**Task data**:
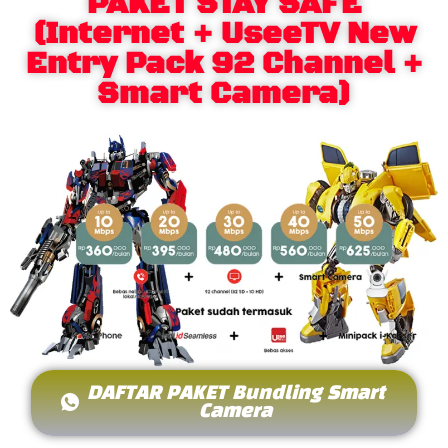
PAKET STAY SAFE
(Internet + UseeTV New
Entry Pack 92 Channel +
Smart Camera)
DAFTAR PAKET Bundling Smart
Camera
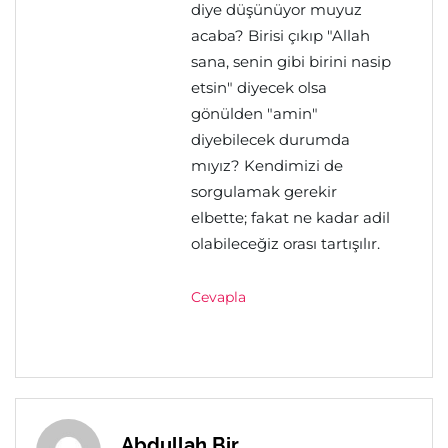
diye düşünüyor muyuz
acaba? Birisi çıkıp "Allah
sana, senin gibi birini nasip
etsin" diyecek olsa
gönülden "amin"
diyebilecek durumda
mıyız? Kendimizi de
sorgulamak gerekir
elbette; fakat ne kadar adil
olabileceğiz orası tartışılır.
Cevapla
Abdullah Bir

**How to complete this task**: Convert the text read from both entries into a JSON list of strings, one string per line, omitting blank lines and the pictures.

**Answer box**:
[
  "PAKET STAY SAFE",
  "(Internet + UseeTV New",
  "Entry Pack 92 Channel +",
  "Smart Camera)",
  "DAFTAR PAKET Bundling Smart",
  "Camera",
  "diye düşünüyor muyuz",
  "acaba? Birisi çıkıp \"Allah",
  "sana, senin gibi birini nasip",
  "etsin\" diyecek olsa",
  "gönülden \"amin\"",
  "diyebilecek durumda",
  "mıyız? Kendimizi de",
  "sorgulamak gerekir",
  "elbette; fakat ne kadar adil",
  "olabileceğiz orası tartışılır.",
  "Cevapla",
  "Abdullah Bir"
]